No total, duas juízas - Cláudia Cristina Cristofani e Ana Carine Busato Daros - proferem uma média de 220 sentenças por mês de petições de aposentadorias, pensões, reconhecimento de tempo de serviço e trabalho insalubre, além de reajustes de benefícios. De acordo com a juíza Cláudia, diariamente são proferidas 11 sentenças, além de 45 despachos. ''Há uma tendência da opinião pública em destacar apenas pontos negativos do Poder Judiciário, esquecendo-se de que quando se trabalha se produz''.
No total, a Vara Federal Previdenciária de Curitiba totaliza 4,7 mil ações. Dessas, 3,2 mil estão em secretaria e 1,5 mil em grau de recurso no Tribunal Regional Federal da 4.º Região, em Porto Alegre (RS). Por mês, são 18 audiências com cerca de 54 testemunhas sendo ouvidas em média.

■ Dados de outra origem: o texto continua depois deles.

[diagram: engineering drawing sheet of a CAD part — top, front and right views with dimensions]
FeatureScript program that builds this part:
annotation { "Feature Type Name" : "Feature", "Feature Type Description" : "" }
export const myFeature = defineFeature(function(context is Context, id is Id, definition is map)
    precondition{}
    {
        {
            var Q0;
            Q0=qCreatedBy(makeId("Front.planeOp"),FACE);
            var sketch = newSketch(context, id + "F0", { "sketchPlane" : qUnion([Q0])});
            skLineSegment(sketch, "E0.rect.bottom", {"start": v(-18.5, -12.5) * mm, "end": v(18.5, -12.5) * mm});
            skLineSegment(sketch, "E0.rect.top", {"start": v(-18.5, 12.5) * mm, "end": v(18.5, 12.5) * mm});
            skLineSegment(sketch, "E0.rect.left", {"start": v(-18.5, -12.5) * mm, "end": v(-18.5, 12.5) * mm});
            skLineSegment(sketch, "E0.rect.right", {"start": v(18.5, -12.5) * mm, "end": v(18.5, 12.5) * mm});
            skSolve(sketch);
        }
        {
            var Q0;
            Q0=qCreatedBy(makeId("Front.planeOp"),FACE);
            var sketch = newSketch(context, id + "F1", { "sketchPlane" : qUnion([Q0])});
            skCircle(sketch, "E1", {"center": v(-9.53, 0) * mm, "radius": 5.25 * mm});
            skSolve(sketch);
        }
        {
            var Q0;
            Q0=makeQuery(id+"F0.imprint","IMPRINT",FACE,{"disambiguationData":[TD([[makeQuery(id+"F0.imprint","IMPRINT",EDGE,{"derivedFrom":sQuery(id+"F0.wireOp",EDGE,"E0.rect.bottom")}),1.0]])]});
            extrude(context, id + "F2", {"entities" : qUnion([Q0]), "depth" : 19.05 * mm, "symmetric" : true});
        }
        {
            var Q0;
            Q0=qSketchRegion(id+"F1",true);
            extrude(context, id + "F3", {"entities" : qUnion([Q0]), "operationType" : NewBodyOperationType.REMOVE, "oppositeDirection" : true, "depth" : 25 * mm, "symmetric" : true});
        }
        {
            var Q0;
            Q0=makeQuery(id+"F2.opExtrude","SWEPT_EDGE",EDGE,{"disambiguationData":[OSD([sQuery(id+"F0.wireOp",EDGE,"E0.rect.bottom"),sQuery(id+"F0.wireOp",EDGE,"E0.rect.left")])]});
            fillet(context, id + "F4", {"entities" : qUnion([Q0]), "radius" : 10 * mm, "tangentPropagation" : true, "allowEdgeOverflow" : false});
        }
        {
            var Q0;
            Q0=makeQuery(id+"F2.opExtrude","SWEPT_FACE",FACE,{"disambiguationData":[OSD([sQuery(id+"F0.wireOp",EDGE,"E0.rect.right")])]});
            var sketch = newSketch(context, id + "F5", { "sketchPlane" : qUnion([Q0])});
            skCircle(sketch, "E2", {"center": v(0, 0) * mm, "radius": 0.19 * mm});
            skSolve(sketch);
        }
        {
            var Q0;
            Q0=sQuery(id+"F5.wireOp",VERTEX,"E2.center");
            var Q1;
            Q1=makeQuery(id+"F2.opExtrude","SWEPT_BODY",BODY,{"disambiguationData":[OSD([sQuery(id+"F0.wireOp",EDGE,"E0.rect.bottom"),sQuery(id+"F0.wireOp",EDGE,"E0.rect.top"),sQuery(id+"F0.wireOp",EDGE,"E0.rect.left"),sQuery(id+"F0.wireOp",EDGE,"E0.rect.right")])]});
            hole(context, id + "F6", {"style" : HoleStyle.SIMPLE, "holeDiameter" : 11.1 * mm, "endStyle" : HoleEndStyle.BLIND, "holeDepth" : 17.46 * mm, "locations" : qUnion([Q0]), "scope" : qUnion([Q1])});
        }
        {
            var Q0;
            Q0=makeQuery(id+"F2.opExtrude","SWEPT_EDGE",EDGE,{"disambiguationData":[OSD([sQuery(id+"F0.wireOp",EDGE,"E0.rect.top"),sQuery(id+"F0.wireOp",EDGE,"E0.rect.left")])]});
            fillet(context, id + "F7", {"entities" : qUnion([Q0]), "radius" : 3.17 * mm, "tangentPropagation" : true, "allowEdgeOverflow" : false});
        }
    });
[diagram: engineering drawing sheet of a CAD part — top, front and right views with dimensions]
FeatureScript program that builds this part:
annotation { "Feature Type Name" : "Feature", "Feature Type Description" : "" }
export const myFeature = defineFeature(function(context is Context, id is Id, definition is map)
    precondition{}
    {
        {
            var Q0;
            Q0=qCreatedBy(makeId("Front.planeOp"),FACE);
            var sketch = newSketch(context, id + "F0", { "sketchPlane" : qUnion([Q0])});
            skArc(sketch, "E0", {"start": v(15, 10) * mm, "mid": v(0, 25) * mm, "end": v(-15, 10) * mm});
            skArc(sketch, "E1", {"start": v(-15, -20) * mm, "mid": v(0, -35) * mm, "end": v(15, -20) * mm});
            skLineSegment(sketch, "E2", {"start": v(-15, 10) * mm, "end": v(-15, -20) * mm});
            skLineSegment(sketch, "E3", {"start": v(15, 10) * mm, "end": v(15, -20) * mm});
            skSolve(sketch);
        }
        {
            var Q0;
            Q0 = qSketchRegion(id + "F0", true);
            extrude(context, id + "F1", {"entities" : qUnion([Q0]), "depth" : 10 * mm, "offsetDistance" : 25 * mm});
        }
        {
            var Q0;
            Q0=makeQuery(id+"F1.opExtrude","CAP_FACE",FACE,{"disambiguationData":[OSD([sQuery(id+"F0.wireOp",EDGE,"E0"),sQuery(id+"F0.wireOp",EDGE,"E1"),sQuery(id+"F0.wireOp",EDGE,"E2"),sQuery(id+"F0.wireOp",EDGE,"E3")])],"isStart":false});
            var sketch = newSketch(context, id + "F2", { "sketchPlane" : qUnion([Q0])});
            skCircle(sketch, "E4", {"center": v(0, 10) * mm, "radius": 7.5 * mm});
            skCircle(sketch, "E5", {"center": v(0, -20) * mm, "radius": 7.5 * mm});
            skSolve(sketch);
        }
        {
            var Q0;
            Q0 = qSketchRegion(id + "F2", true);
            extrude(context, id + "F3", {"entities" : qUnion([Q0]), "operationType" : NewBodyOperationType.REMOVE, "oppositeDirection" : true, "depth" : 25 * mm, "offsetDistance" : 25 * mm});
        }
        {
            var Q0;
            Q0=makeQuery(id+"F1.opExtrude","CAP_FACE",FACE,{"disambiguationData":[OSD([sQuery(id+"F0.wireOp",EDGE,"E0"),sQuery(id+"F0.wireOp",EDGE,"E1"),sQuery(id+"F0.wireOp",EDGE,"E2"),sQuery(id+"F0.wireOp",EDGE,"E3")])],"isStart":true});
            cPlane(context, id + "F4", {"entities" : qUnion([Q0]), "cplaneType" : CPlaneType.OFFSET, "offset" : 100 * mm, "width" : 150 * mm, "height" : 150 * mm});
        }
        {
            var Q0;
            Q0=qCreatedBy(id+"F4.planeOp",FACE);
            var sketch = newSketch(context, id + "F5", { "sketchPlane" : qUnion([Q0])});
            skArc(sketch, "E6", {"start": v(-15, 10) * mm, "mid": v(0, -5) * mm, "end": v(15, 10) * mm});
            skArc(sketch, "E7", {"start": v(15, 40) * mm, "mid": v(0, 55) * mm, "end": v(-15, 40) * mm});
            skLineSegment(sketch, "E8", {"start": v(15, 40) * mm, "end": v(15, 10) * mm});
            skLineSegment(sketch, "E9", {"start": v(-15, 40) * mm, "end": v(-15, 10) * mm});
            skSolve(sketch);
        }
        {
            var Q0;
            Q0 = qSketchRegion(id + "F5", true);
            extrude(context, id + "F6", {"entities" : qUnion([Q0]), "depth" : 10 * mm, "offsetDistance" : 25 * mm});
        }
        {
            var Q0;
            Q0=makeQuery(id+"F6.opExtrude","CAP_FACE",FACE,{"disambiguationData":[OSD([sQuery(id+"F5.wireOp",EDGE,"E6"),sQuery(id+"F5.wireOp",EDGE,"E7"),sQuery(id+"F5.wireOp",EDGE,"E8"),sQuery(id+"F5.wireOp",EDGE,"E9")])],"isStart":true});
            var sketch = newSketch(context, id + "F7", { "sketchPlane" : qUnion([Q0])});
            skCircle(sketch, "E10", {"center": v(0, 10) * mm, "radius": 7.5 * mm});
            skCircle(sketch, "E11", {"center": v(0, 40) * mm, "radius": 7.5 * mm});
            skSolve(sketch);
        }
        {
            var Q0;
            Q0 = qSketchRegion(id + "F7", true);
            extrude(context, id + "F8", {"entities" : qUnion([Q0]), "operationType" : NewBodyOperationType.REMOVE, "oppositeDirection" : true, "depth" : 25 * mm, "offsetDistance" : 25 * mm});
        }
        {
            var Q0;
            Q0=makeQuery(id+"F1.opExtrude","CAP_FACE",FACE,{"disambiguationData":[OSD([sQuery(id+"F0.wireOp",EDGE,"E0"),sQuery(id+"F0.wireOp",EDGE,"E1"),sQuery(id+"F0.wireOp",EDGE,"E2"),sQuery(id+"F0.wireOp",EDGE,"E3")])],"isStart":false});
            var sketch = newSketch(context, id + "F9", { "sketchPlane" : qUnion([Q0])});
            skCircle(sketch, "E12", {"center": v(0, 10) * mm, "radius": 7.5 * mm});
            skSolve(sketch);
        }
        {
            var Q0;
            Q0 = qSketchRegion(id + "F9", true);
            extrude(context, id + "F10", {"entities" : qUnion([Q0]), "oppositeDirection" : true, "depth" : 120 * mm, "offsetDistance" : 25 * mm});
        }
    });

A juíza Cláudia avalia que outro ponto que difere a Vara Federal Previdenciária de outras repartições do Judiciário, é o fato de não existirem problemas no quadro de servidores e funcionários designados. Além deste total ser em número suficiente para o trabalho, os 13 servidores e três estagiários foram treinados para oferecer um atendimento diferenciado ao público. ''Em geral, nosso quadro não é desanimador. Estamos trabalhando dentro de prazos bem razoáveis para o cidadão'', observa.
EMPECILHO - A agilidade na apreciação dos processos não é verificada quando a ação necessita de testemunhas e/ou perícia o tempo é maior. Conforme explica a juíza Cláudia, alguns pontos da lei processual impedem uma velocidade maior neste tipo de processo.
Como exemplo, ela cita que toda decisão proferida contra o INSS deve sempre ser reapreciada pelo Tribunal Regional de Porto Alegre, independente do recurso. Além disso, em relação ao cidadão, o INSS tem sempre um prazo muito mais longo para apresentar contestações ou apelações. Esses prazos podem ser de duas a quatro vezes maior o que acaba comprometendo a celeridade da ação.